Her protagonist notes that the US

will now have to learn to endure the things that Czechoslovakia, Poland, Greece, Belgium, France, Holland, Russia, Britain endured. She will see not only New York, Washington, Boston and ‘Frisco destroyed, but also Shenandoah in Virginia, Pigeonroost in Kentucky, Rome, Athens and Vienna in Georgia. Small homesteads in Texas and Nebraska will be attacked, even as Ipswich, Canterbury and Sutton Valence were attacked and taken in the last war, and little farmsteads seized in Essex and Devon—all over England in that surprising way. We in England began to understand war when the war-communiqués began to record familiar, humble names. (11)

The choice of place-names is significant.  The four principal cities in the USA are cited to represent the whole of the nation.

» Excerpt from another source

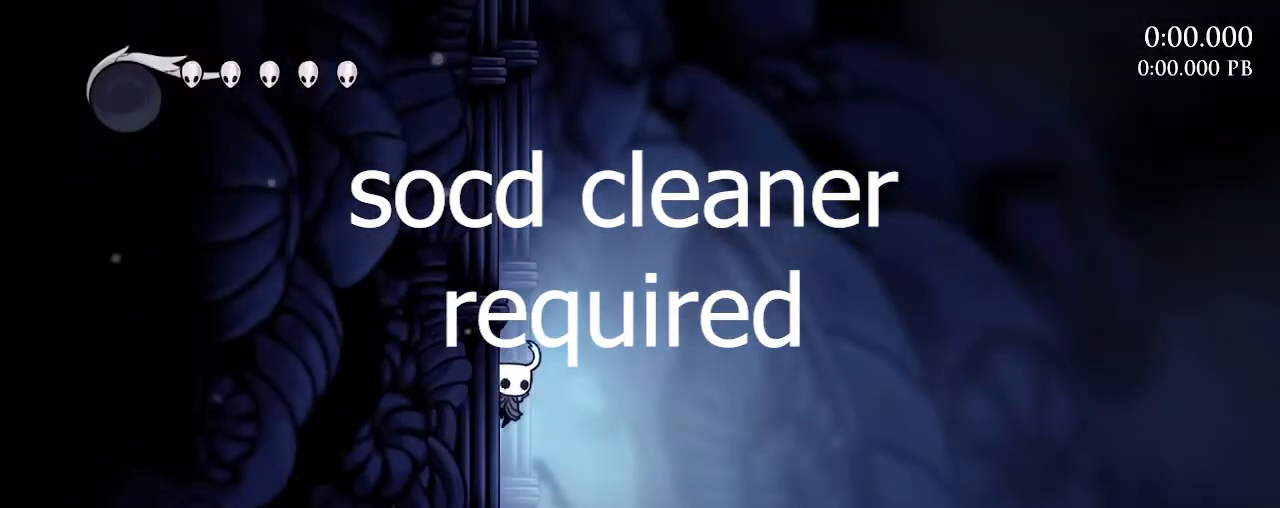
{"keys": ["a", "space"], "mouse": [], "mouse_move": "still", "events": [[17, "a", "down"], [17, "d", "up"], [383, "space", "down"]]}
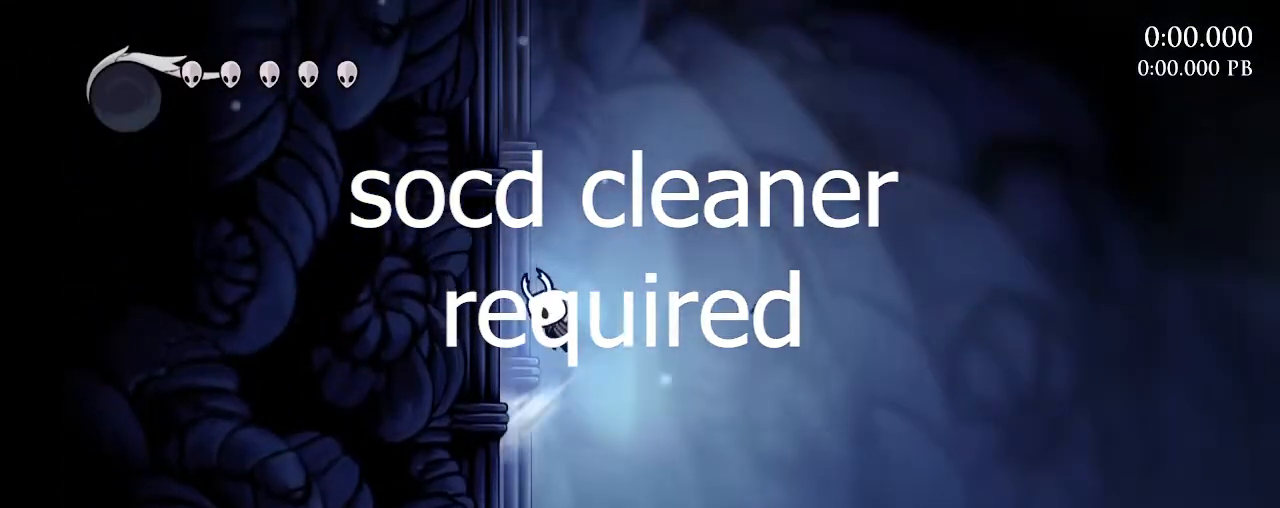
{"keys": ["a"], "mouse": [], "mouse_move": "still", "events": [[67, "space", "up"], [217, "a", "up"], [217, "d", "down"], [267, "a", "down"], [267, "d", "up"]]}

Shenandoah is a tiny town, but important for US Civil War history. Rome, Athens and Vienna stand for their European counterparts. Vita’s British readers of 1942 would have known all this, but would have thrilled unpleasantly at the thought of Ipswich, Canterbury and Sutton Valence having already been conquered and destroyed, in the recently concluded sub-war of this fantasy conflict. These are warnings, and exhortations to not let this catastrophe happen.

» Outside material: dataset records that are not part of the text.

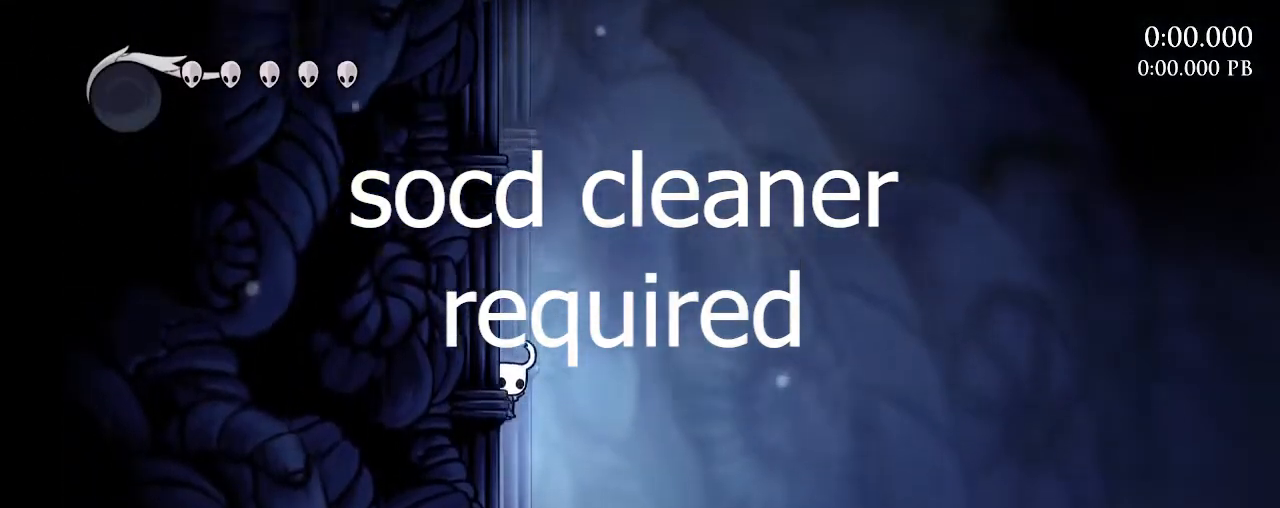
{"keys": ["a"], "mouse": [], "mouse_move": "still", "events": [[50, "space", "down"], [233, "space", "up"], [367, "a", "up"], [367, "d", "down"], [417, "a", "down"], [417, "d", "up"]]}
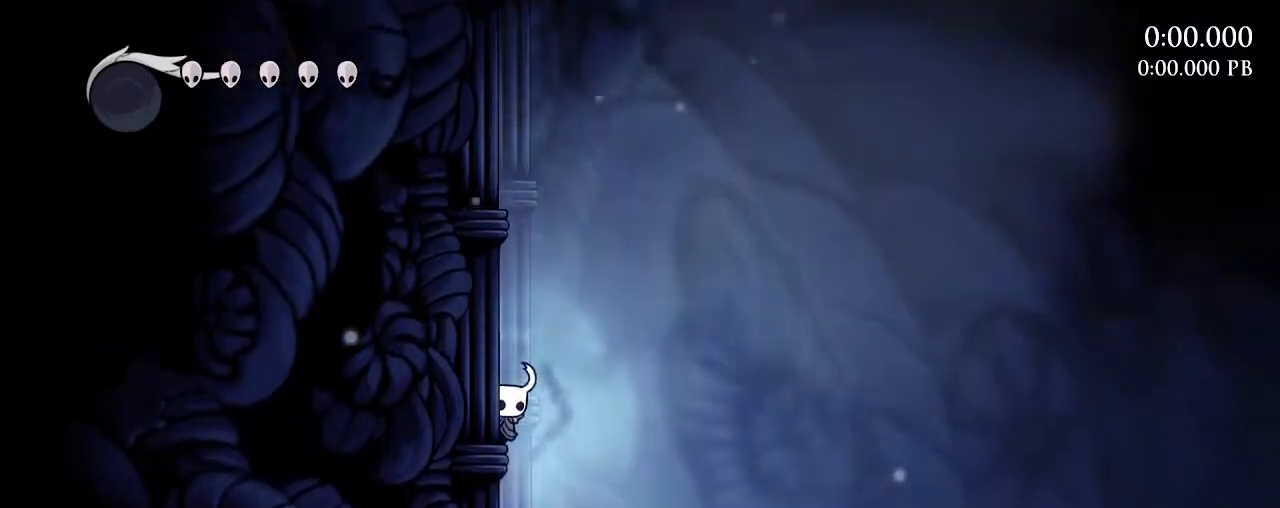
{"keys": ["d"], "mouse": [], "mouse_move": "still", "events": [[150, "space", "down"], [383, "space", "up"], [483, "a", "up"], [483, "d", "down"]]}
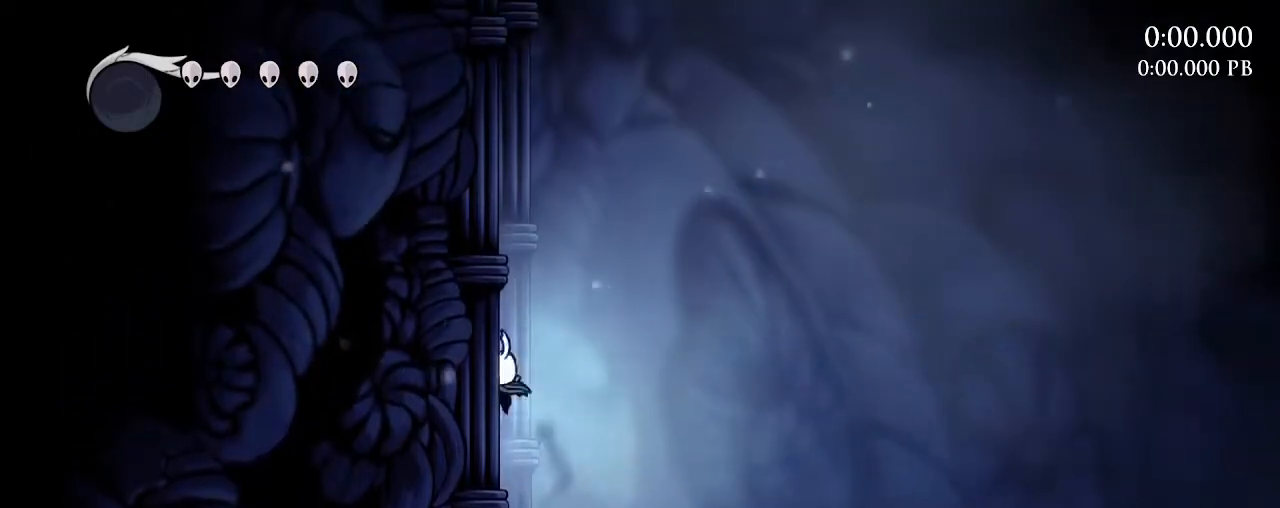
{"keys": ["a"], "mouse": [], "mouse_move": "still", "events": [[67, "a", "down"], [67, "d", "up"], [300, "space", "down"], [450, "space", "up"]]}
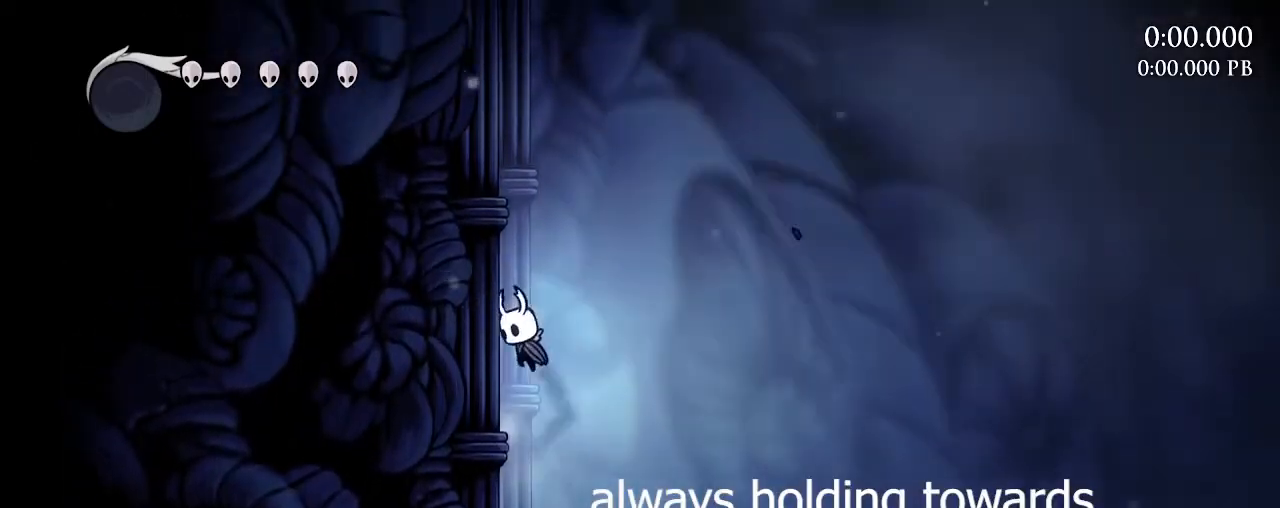
{"keys": ["a", "space"], "mouse": [], "mouse_move": "still", "events": [[133, "a", "up"], [133, "d", "down"], [233, "a", "down"], [233, "d", "up"], [467, "space", "down"]]}
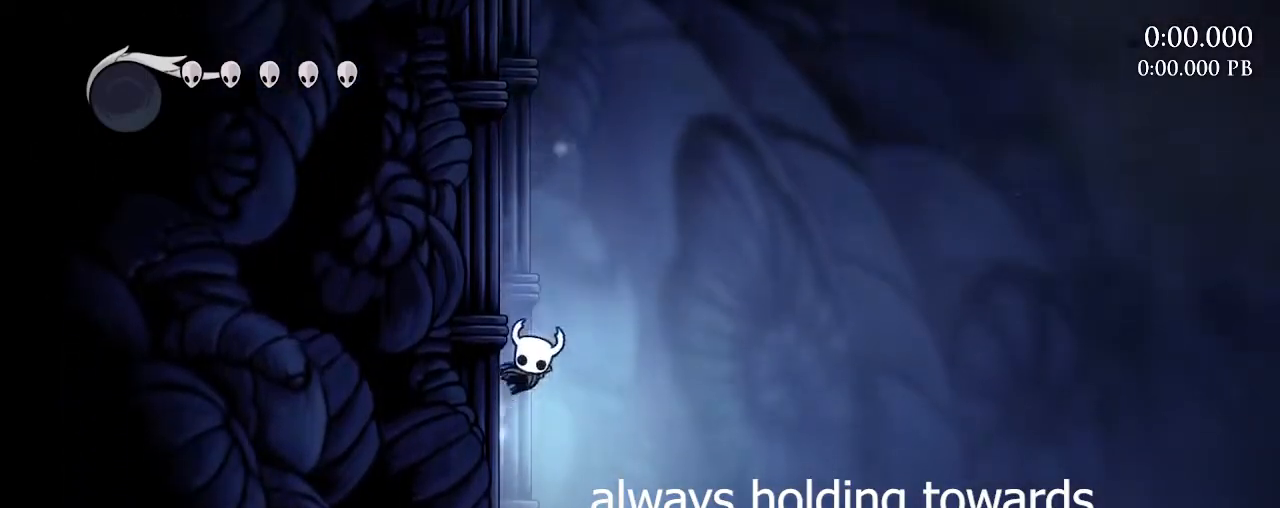
{"keys": ["a"], "mouse": [], "mouse_move": "still", "events": [[200, "space", "up"], [333, "a", "up"], [333, "d", "down"], [383, "a", "down"], [383, "d", "up"]]}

Science fiction and speculative fiction respond to moments of pressure in society, and explore alternative social, political, and cultural iterations as speculations on how the immanent future might arrive. Katherine Burdekin’s Swastika Nights (1937) is a peculiarly fantastical Future War novel, since it is written in the far future, looking back at the moment of Hitler’s victory and its results. Storm Jameson’s In The Second Year (1936) and Frank Tilsley’s Little Tin God (1939) also imagined a Fascist future, while Karel Čapek’s War with the Newts (1937) satirised it. I would like to read the science fiction that emerges from the present troubled and unstable times, if only because that would mean that we had survived them. One of the principal successes of the European Union, since its first beginnings as the European Coal and Steel Community in 1951, is that Europe has not had a war since 1945. Twenty-first-century war has a very different modus operandi than tanks in Czech streets and Heinkel bombers above the English Channel. Starting a war against migrants, refugees and displaced people is cruel and alienating. We have to recognise it for what it is: political aggression with nationalist intent to cause fear of the Other. We have to push back against the propaganda, speak truth to power, and believe the evidence of our eyes, like my Paderborn students. They know their town is safe, and have no desire for disruption or mindless bullying.